Wissen, was zählt: Pflege leicht gemacht: Pflegeversicherung

Unsere Referentin für Sozialpolitik, Vanessa Rengers-Patz erklärt den Begriff Pflegebegutachtung.

Die Pflegeversicherung bietet eine Vielzahl von Leistungen, die pflegende Angehörige entlasten und die Pflege zu Hause erleichtern. Dazu gehören finanzielle Hilfen, praktische Unterstützungsangebote und auch Schulungen, die eine bessere Organisation der Pflege ermöglichen. Eine der wichtigsten Leistungen sind Pflegehilfsmittel. Diese beinhalten Geräte wie spezielle Pflegebetten, Rollatoren oder Inkontinenzmaterial, die den Pflegebedürftigen im Alltag unterstützen.

Die Pflegeversicherung übernimmt die Kosten für diese Hilfsmittel bis zu einem bestimmten monatlichen Betrag und entlastet so pflegende Angehörige finanziell. Ein weiterer wichtiger Punkt ist der Entlastungsbetrag. Dieser unterstützt pflegende Angehörige bei der Nutzung von Kurzzeitpflege, Tagespflege oder haushaltsnahen Dienstleistungen. Für erwerbstätige pflegende Angehörige gibt es zudem die Möglichkeit, Pflegezeit oder Familienpflegezeit zu nehmen.
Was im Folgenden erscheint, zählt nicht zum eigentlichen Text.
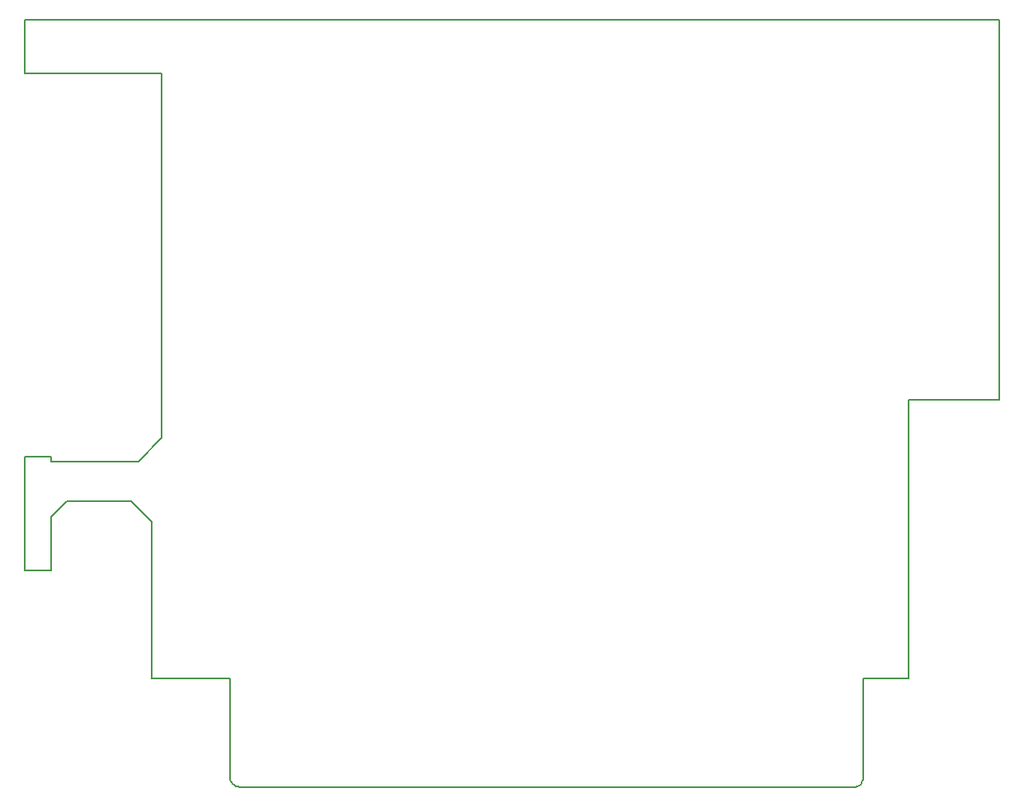
<source format=gbr>
G04 #@! TF.FileFunction,Profile,NP*
%FSLAX46Y46*%
G04 Gerber Fmt 4.6, Leading zero omitted, Abs format (unit mm)*
G04 Created by KiCad (PCBNEW 4.0.4-stable) date 01/09/17 01:48:13*
%MOMM*%
%LPD*%
G01*
G04 APERTURE LIST*
%ADD10C,0.100000*%
%ADD11C,0.150000*%
G04 APERTURE END LIST*
D10*
D11*
X179070000Y-113792000D02*
G75*
G03X179832000Y-113030000I0J762000D01*
G01*
X114808000Y-112699800D02*
G75*
G03X115849400Y-113792000I1066800J-25400D01*
G01*
X107823000Y-77952600D02*
X105435400Y-80365600D01*
X106781600Y-86563200D02*
X106781600Y-86588600D01*
X104648000Y-84429600D02*
X106781000Y-86563200D01*
X96443800Y-86080600D02*
X98069400Y-84429600D01*
X106781000Y-86563200D02*
X106781000Y-102616000D01*
X98069400Y-84429600D02*
X104648000Y-84429600D01*
X96443800Y-91567000D02*
X96443800Y-86080600D01*
X184505600Y-73990200D02*
X193802000Y-73990200D01*
X184505600Y-102616000D02*
X184505600Y-73990200D01*
X93805000Y-40513000D02*
X93805000Y-35000000D01*
X107823000Y-40513000D02*
X93805000Y-40513000D01*
X93805000Y-91567000D02*
X96443800Y-91567000D01*
X93805000Y-79883000D02*
X93805000Y-91567000D01*
X96443800Y-80365600D02*
X105435400Y-80365600D01*
X96443800Y-79883000D02*
X96443800Y-80365600D01*
X93805000Y-79883000D02*
X96443800Y-79883000D01*
X107823000Y-40513000D02*
X107823000Y-77952600D01*
X193802000Y-35000000D02*
X93805000Y-35000000D01*
X193802000Y-73990200D02*
X193802000Y-35000000D01*
X179832000Y-102616000D02*
X184505600Y-102616000D01*
X179832000Y-113030000D02*
X179832000Y-102616000D01*
X116078000Y-113792000D02*
X179070000Y-113792000D01*
X115849400Y-113792000D02*
X116078000Y-113792000D01*
X114808000Y-102616000D02*
X114808000Y-112699000D01*
X106781000Y-102616000D02*
X114808000Y-102616000D01*
M02*

</source>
Diese Regelungen ermöglichen es, die Arbeitszeit zu reduzieren oder ganz auszusetzen, um sich intensiv der Pflege zu widmen. Je nach Art und Umfang der Auszeit, gibt es unterschiedliche Regelungen hinsichtlich der finanziellen Unterstützungsleistung. Neben finanziellen und praktischen Hilfen können pflegende Angehörige auch von Beratungs- und Schulungsangeboten profitieren. Die Pflegekassen bieten kostenlose Schulungen an, in denen pflegende Angehörige lernen, wie sie die Pflege besser organisieren, welche Hilfsmittel sinnvoll sind und wie sie mit besonderen Herausforderungen im Pflegealltag umgehen. Diese Angebote sind eine wertvolle Unterstützung, um die Pflege effizienter und mit weniger Stress zu gestalten.